Las manitas de cerdo picantes era un plato especialmente esperado entre los vecinos de cada pueblo, ya que, cumplido el rito de la matanza, los amigos esperaban ser invitados a comer por el dueño del cerdo, quien se afanaba porque las manitas tuviesen un sabor picante y al mismo tiempo sabroso. Existía cierta rivalidad entre unos y otros que daba lugar a chascarrillos en el bar sobre a quién le salían mejor. Se trata de un plato lleno de gelatina y de buen comer para el estómago que ha mantenido viva esta tradición entre lugareños hasta nuestros días. Aunque antaño era un tanto difícil conseguirlas, las manitas de cerdo son hoy un manjar al alcance de la mano que se pueden comprar en cualquier casquería y preparar casi en cualquier cocina.

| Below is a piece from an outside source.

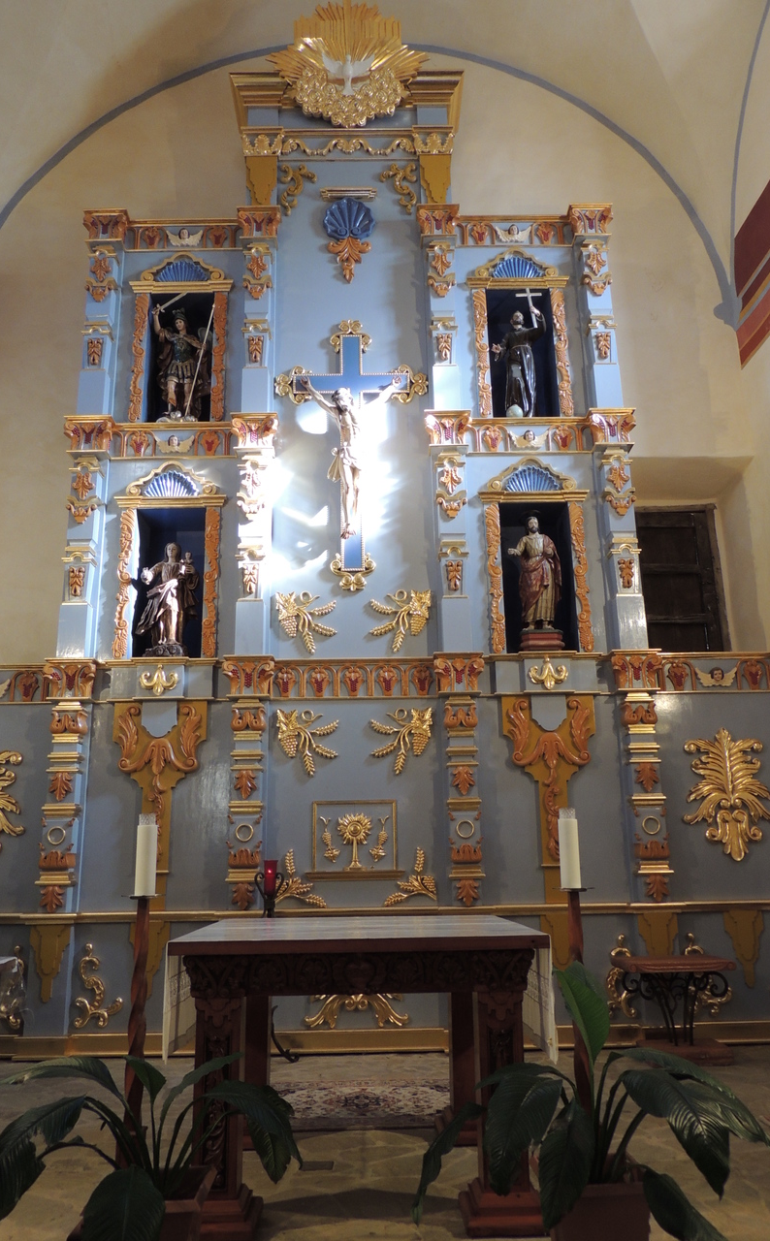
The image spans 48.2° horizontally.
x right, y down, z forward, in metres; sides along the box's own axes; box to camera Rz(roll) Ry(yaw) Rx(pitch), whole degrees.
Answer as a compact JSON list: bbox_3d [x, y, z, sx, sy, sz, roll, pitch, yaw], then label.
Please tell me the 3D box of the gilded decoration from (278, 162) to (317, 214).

Las manitas de cordero, por ejemplo al vino, era un plato de ocasión. Su elaboración era más que cuidada y a veces secreta pues primero había que coger esas manitas con su lana y todo, escarzarlas, limpiarlas y acondicionarlas en una fuente, para más tarde venderlas por la calle a la voz de “!quién quiere manitas de cordero!”. Se preparaban de mil maneras diferentes. Antiguamente era tradición que la cabeza de cordero asada fuera un producto que se ofreciera al anfitrión del evento o la fiesta que se celebraba. Ha estado siempre considerado un manjar de procedencia árabe y su degustación estaba reservada para el padre o miembro de más jerarquía en la familia. Se puede adquirir en cualquier casquería y es un producto cargado de propiedades que raramente se encuentran en otro alimento.

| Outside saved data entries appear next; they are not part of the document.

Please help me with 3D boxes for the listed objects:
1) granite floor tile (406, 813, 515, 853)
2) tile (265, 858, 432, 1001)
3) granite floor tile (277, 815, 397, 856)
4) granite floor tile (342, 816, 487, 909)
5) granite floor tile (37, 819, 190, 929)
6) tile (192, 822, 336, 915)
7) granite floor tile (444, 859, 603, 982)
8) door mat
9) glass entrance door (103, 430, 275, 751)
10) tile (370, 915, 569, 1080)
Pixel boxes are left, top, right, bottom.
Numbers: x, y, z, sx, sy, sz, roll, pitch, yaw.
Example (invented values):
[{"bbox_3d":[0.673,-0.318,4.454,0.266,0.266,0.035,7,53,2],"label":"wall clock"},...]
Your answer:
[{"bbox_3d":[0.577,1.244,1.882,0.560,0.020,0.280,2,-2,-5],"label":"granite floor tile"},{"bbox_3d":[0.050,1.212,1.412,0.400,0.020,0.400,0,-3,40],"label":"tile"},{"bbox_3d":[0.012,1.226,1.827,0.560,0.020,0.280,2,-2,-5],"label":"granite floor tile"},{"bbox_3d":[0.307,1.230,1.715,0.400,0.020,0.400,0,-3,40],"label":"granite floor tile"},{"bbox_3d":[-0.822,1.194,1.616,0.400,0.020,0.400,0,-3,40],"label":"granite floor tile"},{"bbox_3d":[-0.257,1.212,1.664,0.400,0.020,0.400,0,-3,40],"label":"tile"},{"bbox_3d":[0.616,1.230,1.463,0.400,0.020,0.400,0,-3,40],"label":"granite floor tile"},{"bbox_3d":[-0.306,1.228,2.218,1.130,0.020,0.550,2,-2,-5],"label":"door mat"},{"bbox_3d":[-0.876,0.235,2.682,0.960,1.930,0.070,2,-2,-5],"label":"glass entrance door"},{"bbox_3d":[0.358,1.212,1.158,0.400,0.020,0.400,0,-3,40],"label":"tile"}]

Los sesos rebozados han sido siempre la comida reservada para niños y mayores por su escasez y alto valor nutritivo. Antiguamente para comer sesos tenía uno que ser muy niño y tenía que tener a alguien que hubiera matado un cordero. Los sesos son un producto muy completo que rebozados ganan en el aspecto gastronómico. Curiosamente, en la actualidad apenas se comen y tradicionalmente han sido parte parte esencial de la tortilla de Sacromonte granadina.Gracias a ellos, antiguamente mucha gente se salvó del escorbuto, sobre todo en grandes expediciones de alta mar, donde escaseaba el alimento saludable.
El seso es especialmente rico en vitamina A, B y C, hierro y calcio y cuenta con propiedades que lo hacen altamente recomendable para combatir el catarro, gracias a su contenido en nianicina. En general, los despojos son más baratos que la carne, son bajos en grasas y tienen un alto contenido en sales minerales. Cuando vayamos a comprarlos nos tenemos que fijar especialmente, en que éstos estén muy frescos y, su consumo tiene que ser el mismo día o al día siguiente si lo conservamos en el frigorífico. El poder nutritivo de la casquería la hace muy adecuada para dietas reconstituyentes y sobre todo para niños.
En fin, no todos son capaces de comer estos productos, pero al menos es recomendable conocerlos e incluso probarlos. A lo mejor resulta que uno se convierte en un auténtico fan, quien sabe. Y en cualquier caso, hay que apoyarlos por ser uno de los últimos reductos singulares de la cultura popular gastronómica madrileña.